**** RECORDS SHOWN ****
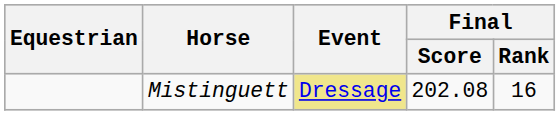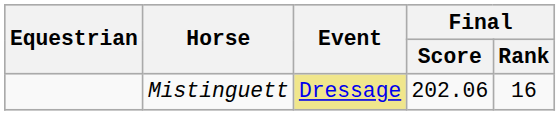Mistinguett | Final / Score: 202.08 -> 202.06
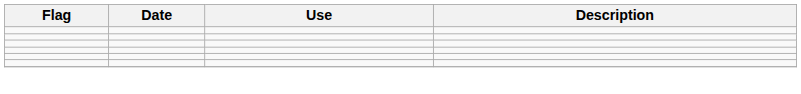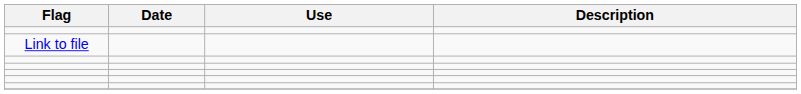+ row: Link to file
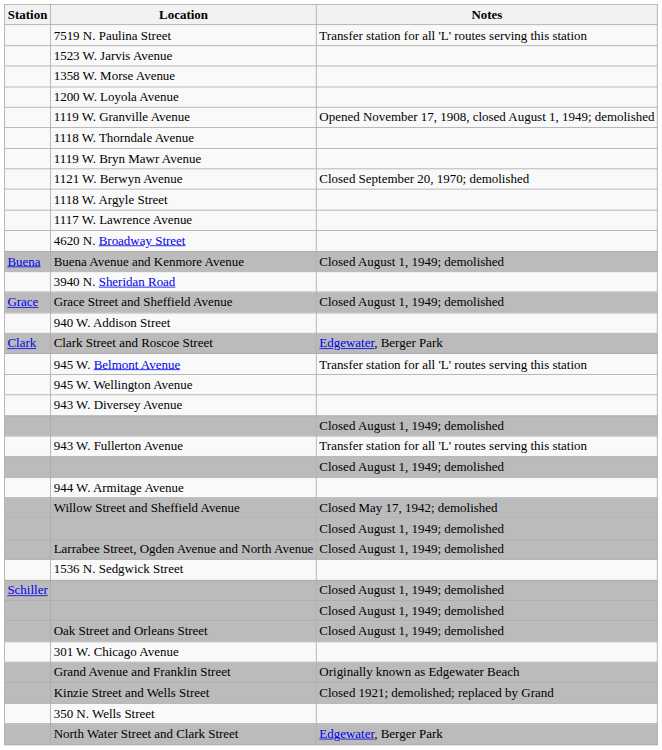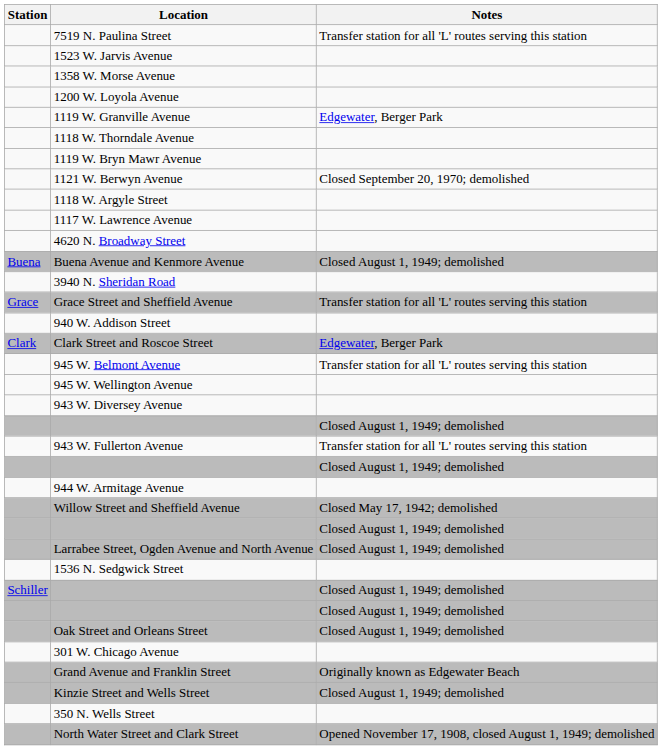1119 W. Granville Avenue | Notes: Opened November 17, 1908, closed August 1, 1949; demolished -> Edgewater, Berger Park
Grace Street and Sheffield Avenue | Notes: Closed August 1, 1949; demolished -> Transfer station for all 'L' routes serving this station
Kinzie Street and Wells Street | Notes: Closed 1921; demolished; replaced by Grand -> Closed August 1, 1949; demolished
North Water Street and Clark Street | Notes: Edgewater, Berger Park -> Opened November 17, 1908, closed August 1, 1949; demolished
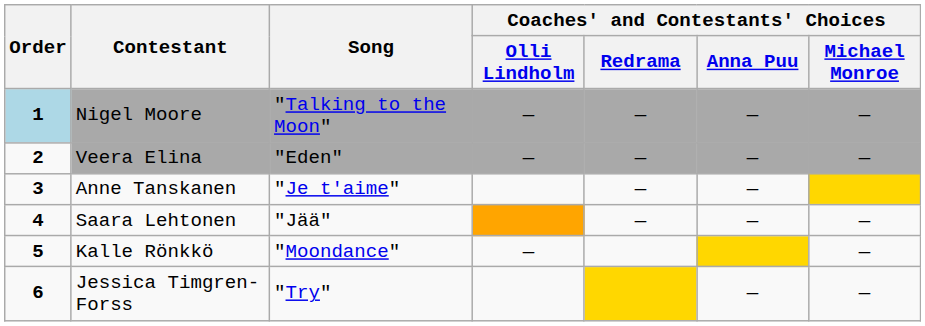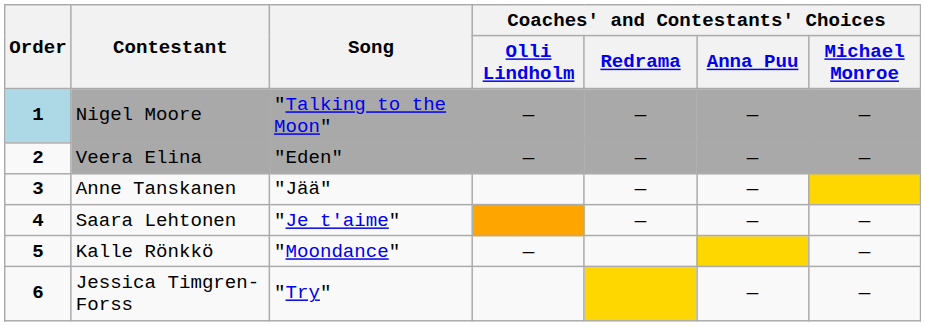Anne Tanskanen | Song: "Je t'aime" -> "Jää"
Saara Lehtonen | Song: "Jää" -> "Je t'aime"
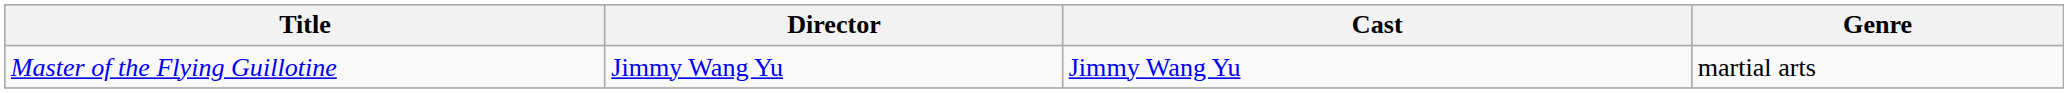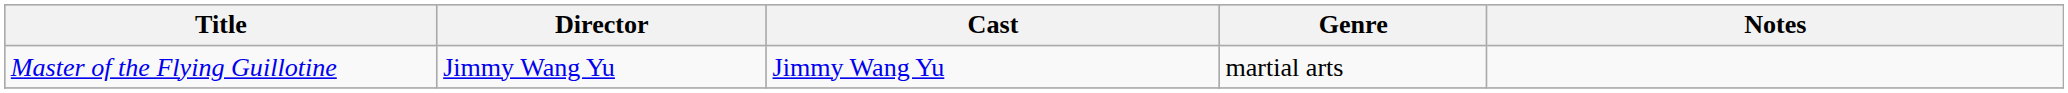+ column: Notes
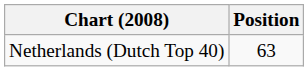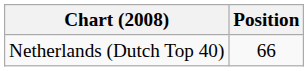Netherlands (Dutch Top 40) | Position: 63 -> 66
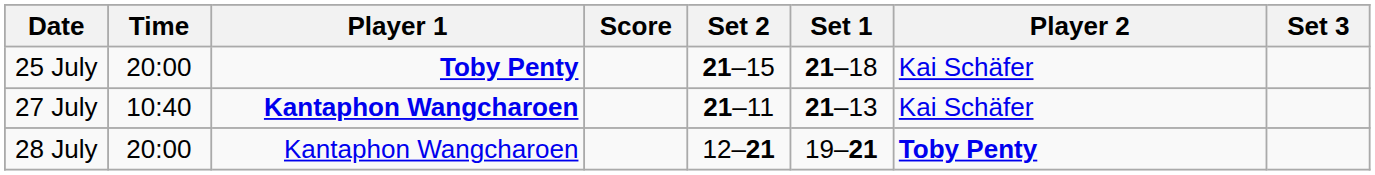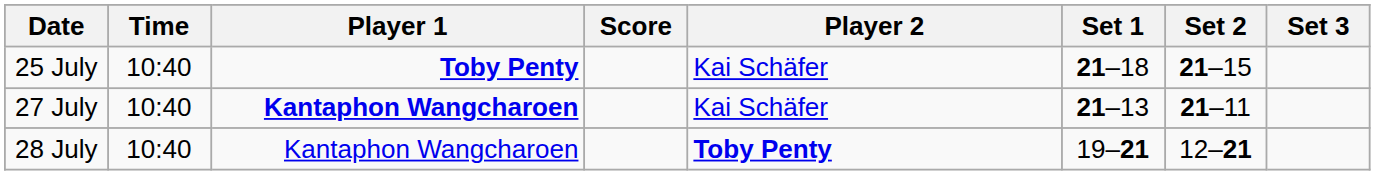columns swapped: Player 2 <-> Set 2
25 July | Time: 20:00 -> 10:40
28 July | Time: 20:00 -> 10:40
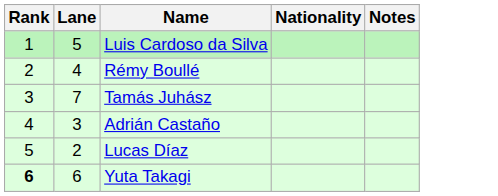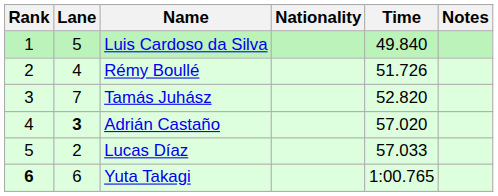+ column: Time | 49.840 | 51.726 | 52.820 | 57.020 | 57.033 | 1:00.765
Adrián Castaño | Lane: normal -> bold
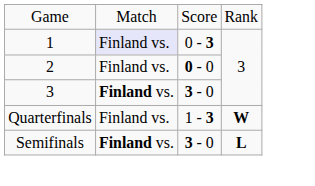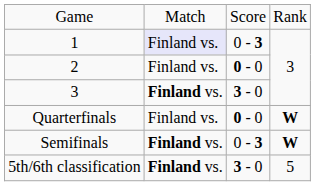Quarterfinals | column 3: 1 - 3 -> 0 - 0
Semifinals | column 3: 3 - 0 -> 0 - 3
Semifinals | column 4: L -> W
+ row: 5th/6th classification | Finland vs. | 3 - 0 | 5
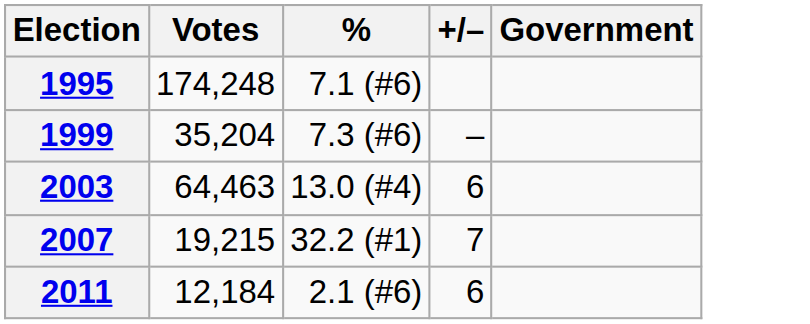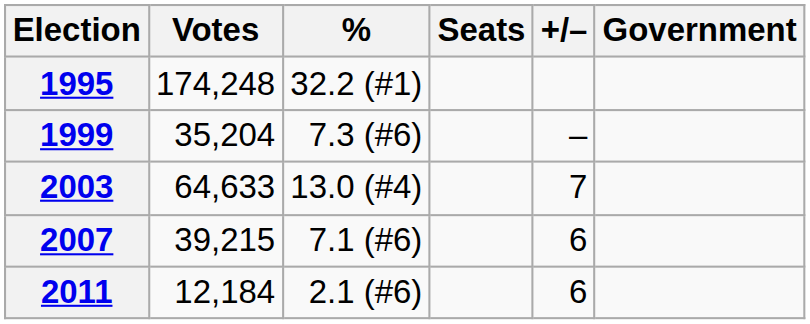+ column: Seats
1995 | %: 7.1 (#6) -> 32.2 (#1)
2003 | Votes: 64,463 -> 64,633
2003 | +/–: 6 -> 7
2007 | Votes: 19,215 -> 39,215
2007 | %: 32.2 (#1) -> 7.1 (#6)
2007 | +/–: 7 -> 6
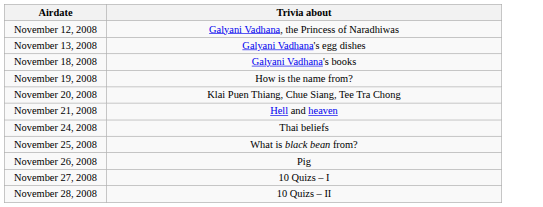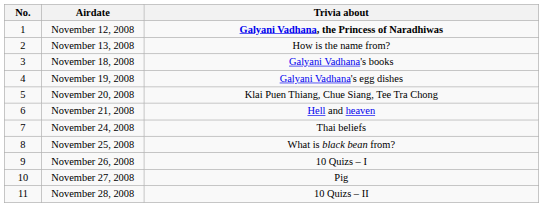+ column: No. | 1 | 2 | 3 | 4 | 5 | 6 | 7 | 8 | 9 | 10 | 11
November 12, 2008 | Trivia about: normal -> bold
November 13, 2008 | Trivia about: Galyani Vadhana's egg dishes -> How is the name from?
November 19, 2008 | Trivia about: How is the name from? -> Galyani Vadhana's egg dishes
November 26, 2008 | Trivia about: Pig -> 10 Quizs – I
November 27, 2008 | Trivia about: 10 Quizs – I -> Pig
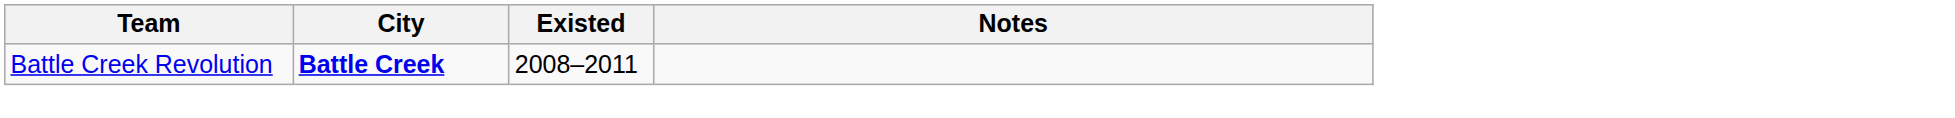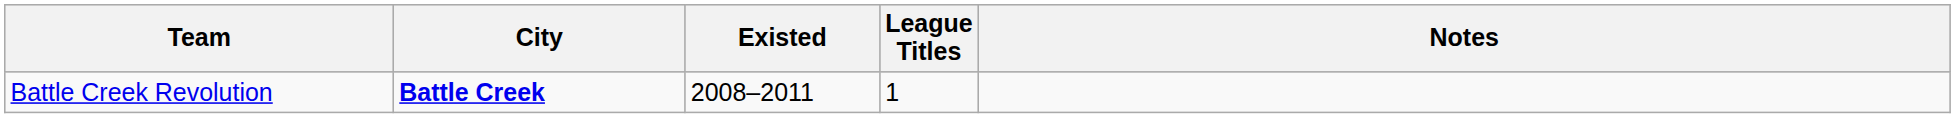+ column: League Titles | 1
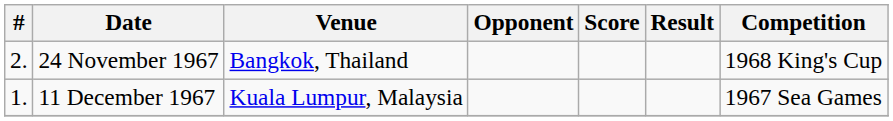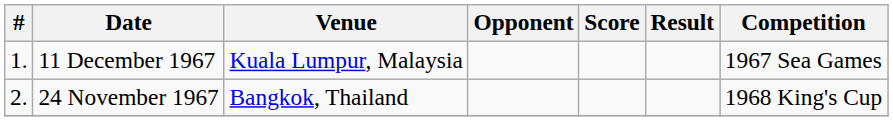rows swapped: 11 December 1967 <-> 24 November 1967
****
REQUIRED TASK: Please put every line of the listing above into a JSON list of strings, one string per line, with blank lines omitted. Leave the pictures out of the strings.

WRITTEN SOLUTION:
[
  "Mistinguett | Final / Score: 202.08 -> 202.06",
  "+ row: Link to file",
  "1119 W. Granville Avenue | Notes: Opened November 17, 1908, closed August 1, 1949; demolished -> Edgewater, Berger Park",
  "Grace Street and Sheffield Avenue | Notes: Closed August 1, 1949; demolished -> Transfer station for all 'L' routes serving this station",
  "Kinzie Street and Wells Street | Notes: Closed 1921; demolished; replaced by Grand -> Closed August 1, 1949; demolished",
  "North Water Street and Clark Street | Notes: Edgewater, Berger Park -> Opened November 17, 1908, closed August 1, 1949; demolished",
  "Anne Tanskanen | Song: \"Je t'aime\" -> \"Jää\"",
  "Saara Lehtonen | Song: \"Jää\" -> \"Je t'aime\"",
  "+ column: Notes",
  "Netherlands (Dutch Top 40) | Position: 63 -> 66",
  "columns swapped: Player 2 <-> Set 2",
  "25 July | Time: 20:00 -> 10:40",
  "28 July | Time: 20:00 -> 10:40",
  "+ column: Time | 49.840 | 51.726 | 52.820 | 57.020 | 57.033 | 1:00.765",
  "Adrián Castaño | Lane: normal -> bold",
  "Quarterfinals | column 3: 1 - 3 -> 0 - 0",
  "Semifinals | column 3: 3 - 0 -> 0 - 3",
  "Semifinals | column 4: L -> W",
  "+ row: 5th/6th classification | Finland vs. | 3 - 0 | 5",
  "+ column: Seats",
  "1995 | %: 7.1 (#6) -> 32.2 (#1)",
  "2003 | Votes: 64,463 -> 64,633",
  "2003 | +/–: 6 -> 7",
  "2007 | Votes: 19,215 -> 39,215",
  "2007 | %: 32.2 (#1) -> 7.1 (#6)",
  "2007 | +/–: 7 -> 6",
  "+ column: No. | 1 | 2 | 3 | 4 | 5 | 6 | 7 | 8 | 9 | 10 | 11",
  "November 12, 2008 | Trivia about: normal -> bold",
  "November 13, 2008 | Trivia about: Galyani Vadhana's egg dishes -> How is the name from?",
  "November 19, 2008 | Trivia about: How is the name from? -> Galyani Vadhana's egg dishes",
  "November 26, 2008 | Trivia about: Pig -> 10 Quizs – I",
  "November 27, 2008 | Trivia about: 10 Quizs – I -> Pig",
  "+ column: League Titles | 1",
  "rows swapped: 11 December 1967 <-> 24 November 1967"
]